O’Bara is dreaming even bigger. He envisions eventually creating a national network of license plate scanners linked to databases of felons and even “persons of interest” such as individuals on the government’s terrorist watch list. “That’s the Holy Grail of this system,” he said.

“With this data and enough units in the field it will be possible to literally track with the satellite geo-mapping aspect of the units all hits on these subjects as they travel about the country,” O’Bara wrote in an email to the North Texas Crime Commission that he shard with the Observer. O’Bara says he’s reaching out to federal agencies and intelligence shops like the border-focused El Paso Intelligence Center.

The Department of Homeland Security is already laying the groundwork for exploiting the surveillance powers of license plate recognition technology. In late June, Obama’s homeland security director Janet Napolitano announced a partnership with the Office of National Drug Policy on something called “Project Roadrunner,” a network of license plate cameras along border routes designed to sniff out border smugglers. Meanwhile, Del Rio and El Paso received $185,000 and $450,000, respectively, to purchase license plate cameras for “border security,” according to a terse project description provided by the governor’s office.

The implications for citizens’ privacy and civil liberties are staggering.

Because people spend so much time in their cars, especially in car-dependent metropolises like Dallas-Fort Worth, investigators or homeland security officials can potentially glean very personal information from the license plate data. In the United Kingdom, authorities have access to a national database, which has been used to “mark” the cars of anti-war demonstrators.

“So what it basically means is that if someone wants to go look for anyone who’s driven to a gay club they can just do it,” said Andrew Blumberg, a mathematics professor at the University of Texas, who also works with the Electronic Frontier Foundation. “If they want to look for anyone who’s driven to a known location where libertarians meet they can do it; if they want to look for anyone who’s Jewish they can look for everyone who goes to the synagogue. They can do it and it costs nothing. … The potentials for abuse are unlimited.”

Congress and the courts have provided little to no guidance on the appropriate use of license plate readers, said Lee Thien, a lawyer with the San Francisco-based Electronic Frontier Foundation.

“There needs to be some real constraints on the way the government or law enforcement treats data that can reveal so much about our lives,” Thien said. “Right now the law is so woefully underdeveloped in this area.”

Civil liberties advocates say it would be better if the data was purged within a few days. But absent a legal requirement, cops are unlikely to do so. In British Columbia, by contrast, police delete license plates belonging to innocent drivers within 90 days under Canada’s Privacy Act. Another difference between the U.S. and our neighbor to the north: they’re actually having a public debate about license plate readers. Canada’s Office of the Privacy Commissioner (yes, they have one) warned that the cameras used in British Columbia constituted a “generalized and ubiquitous form of surveillance” that raised privacy concerns.

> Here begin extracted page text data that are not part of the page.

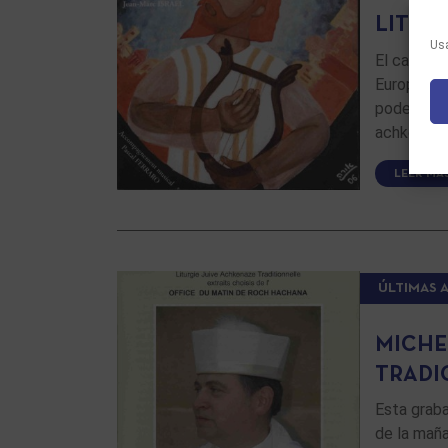
LITUR
Usa
El cantor 
Européen 
podemos es
achkenazí 
LEER MÁ
ÚLTIMAS 
MICHE
TRADI
Esta graba
de la maña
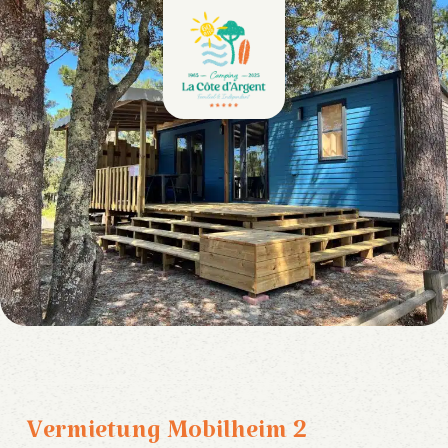
Vermietung Mobilheim 2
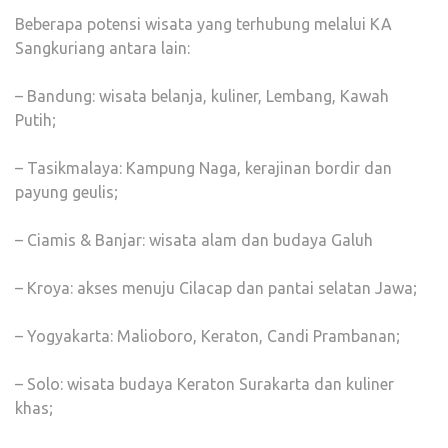
Beberapa potensi wisata yang terhubung melalui KA
Sangkuriang antara lain:
– Bandung: wisata belanja, kuliner, Lembang, Kawah
Putih;
– Tasikmalaya: Kampung Naga, kerajinan bordir dan
payung geulis;
– Ciamis & Banjar: wisata alam dan budaya Galuh
– Kroya: akses menuju Cilacap dan pantai selatan Jawa;
– Yogyakarta: Malioboro, Keraton, Candi Prambanan;
– Solo: wisata budaya Keraton Surakarta dan kuliner
khas;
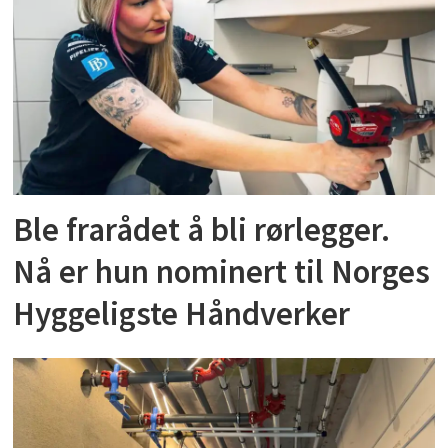
Ble frarådet å bli rørlegger.
Nå er hun nominert til Norges
Hyggeligste Håndverker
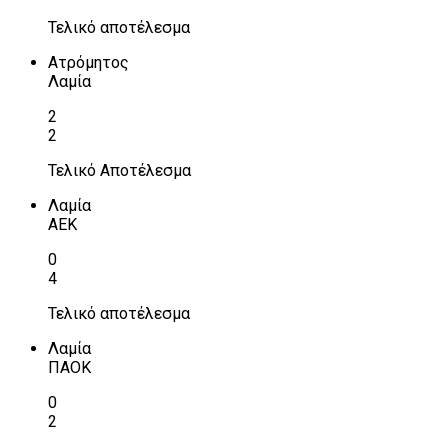
Τελικό αποτέλεσμα
Ατρόμητος
Λαμία
2
2
Τελικό Αποτέλεσμα
Λαμία
ΑΕΚ
0
4
Τελικό αποτέλεσμα
Λαμία
ΠΑΟΚ
0
2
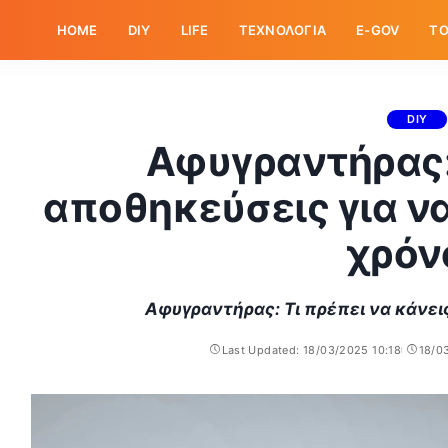
HOME
DIY
LIFE
ΤΕΧΝΟΛΟΓΙΑ
E-GOV
ΤΟ
DIY
Αφυγραντήρας:
αποθηκεύσεις για να
χρόν
Αφυγραντήρας: Τι πρέπει να κάνεις
Last Updated: 18/03/2025 10:18
18/0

In 2008, the DEA offered to spend $15 million erecting stationary license plate readers on Texas highways but the Department of Transportation balked at the proposal.

In response, the Texas Legislature nearly passed a provision in 2009 that would have allowed the DEA and other local and federal agencies to track all vehicles on Texas highways using license plate readers and use the information to prosecute any crime except fine-only misdemeanors. The measure was slipped into an enormous transportation bill at the last second, seemingly a stealth move to avoid debate. Although the measure died along with the bill, it’s likely to come back next legislative session.

However, given the unpopularity of red-light cameras in Texas, proponents of license plate readers – if anything, a more insidious device – may actually face an uphill battle. That is, if there’s a chance to debate the issue.

“We’re moving in this direction anyway,” said Blumberg, the privacy advocate. “But the technology is moving much faster than public understanding and public discourse.”